La matrice $A^k$ pour $k$ non entier

Salut à tous
Dans pas mal d'exos de prépa, on établit une formule pour $A^k$.
Par exemple pour $A=I+N$ où $N$ nilpotente.
Où bien pour $A=p_1+p_2$ avec $p_1\cdot p_2=p_2\cdot p_1=0$.
Souvent, la formule obtenue (pour $k\in\mathbb{N}$) reste valable pour $k=\dfrac{1}{2}$, fournissant en quelques sortes une racine carrée de $A$, ou pour $k=-1$ fournissant un inverse de $A$.

Je me demandais si vous connaissiez des sujets permettant de mieux comprendre quand et pourquoi cette généralisation de $k$ fonctionne ou ne fonctionne pas.

Réponses

  • Commence par regarder ce qui se passe avec les nombres complexes.
    Algebraic symbols are used when you do not know what you are talking about.
            -- Schnoebelen, Philippe
  • ...en quelque sorte...
  • Je ne comprends pas la remarque de nicolas.patrois. La question porte sur la définition d'une puissance d'une matrice avec exposant non entier.
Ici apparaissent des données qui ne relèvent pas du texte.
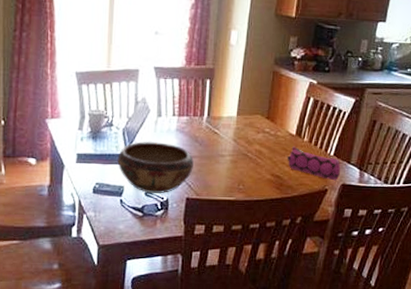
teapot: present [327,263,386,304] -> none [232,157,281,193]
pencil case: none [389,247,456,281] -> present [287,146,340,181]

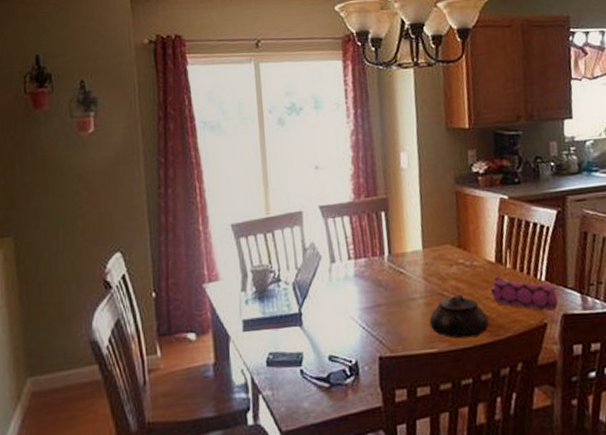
decorative bowl: present [117,141,194,193] -> none [290,293,382,357]
teapot: none [232,157,281,193] -> present [429,294,489,339]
Avant les complexes, il y a la question des exposants rationnels non entiers, déjà $\frac12$.

    Je ne vois pas de réponse générale à la question. Il est vrai que parfois une une formule établie pour un exposant entier donne une valeur exacte pour un exposant rationnel. C'est normal dans le cas d'une décomposition $I+N$, $N$ nilpotente, car on est dans la même situation que pour un développement limité polynomial. Mais même si l'on a une « racine carrée » d'une matrice $A$, cette racine carrée n'est pas unique, donc le symbole $A^{\frac12}$ n'est pas défini.
  • Justement, Chaurien, avec les complexes on a déjà le problème de l’unicité des racines carrées.

    Se pose aussi l’existence d’un logarithme.

    C’est comme ça que j’ai compris Nicolas.
  • Je pense que ce que veut dire elodouwen c'est que lorsque l'on a une expression $A^k=f(k)$ pour tout entier $k$ et que l'on calcule (a priori absurdement) $B=f(1/2)$ on obtient une matrice telle que $B^2=A$.
    De même $C=f(-1)$, lorsque l'on peut le calculer, est l'inverse de $A$.

    Je crois me rappeler un sujet de Polytechnique à ce propos, qui utilisait fortement les polynômes de Lagrange... mais il faut que je cherche.

    Il existe également un résultat que je cite de mémoire et très mal et qui dit en gros que si la relation $A^k=f(k)$ est vraie pour suffisamment de valeurs entières de $k$ alors elle est "valable" pour tout réel $k$. Là, je ne me rappelle plus du tout la référence.
  • Pour $-1$ j'ai donné la preuve il y a quelques années. Il faudrait fouiller les archives.
  • Dans beaucoup de cas, une raison est que la matrice $A$ est diagonalisable et que sur les matrices diagonales, la relation est "trivialement" vraie (lorsque elle a un sens).
  • Un contre-exemple simple pour $k=1/2$:
    \begin{equation}
    A=\begin{pmatrix} 0 & 1 \\ 0 & 0 \end{pmatrix}
    \end{equation}
    ...
  • Une matrice nilpotente sans racine carrée:
    \begin{equation}
    A=\begin{pmatrix} 0 & 1 & 0 \\ 0 & 0 & 1 \\ 0 & 0 & 0 \end{pmatrix}

    \end{equation} Toujours avec $k=1/2$... En gros, la question est: pourquoi certaines matrices n'ont-elles pas de racines carrées ?
    Ou plutôt : sous quelles conditions une matrice (nilpotente ou pas) possède-t-elle une racine carrée ?
    ...
  • Je pense que la généralisation dont parle @elodouwen fonctionne pour les matrices carrées de la forme $A=I+N$, $N$ nilpotente si le corps est algébriquement clos.
    J'ignore comment cela se démontre.
    Donc, le succés d'une telle généralisation dépend du corps !
    ...
  • Un endomorphisme cyclique et nilpotent d’un espace vectoriel de dimension finie n’admet pas de racine carré par le théorème de Cayley-Hamilton (mais j’ai compris ton idée).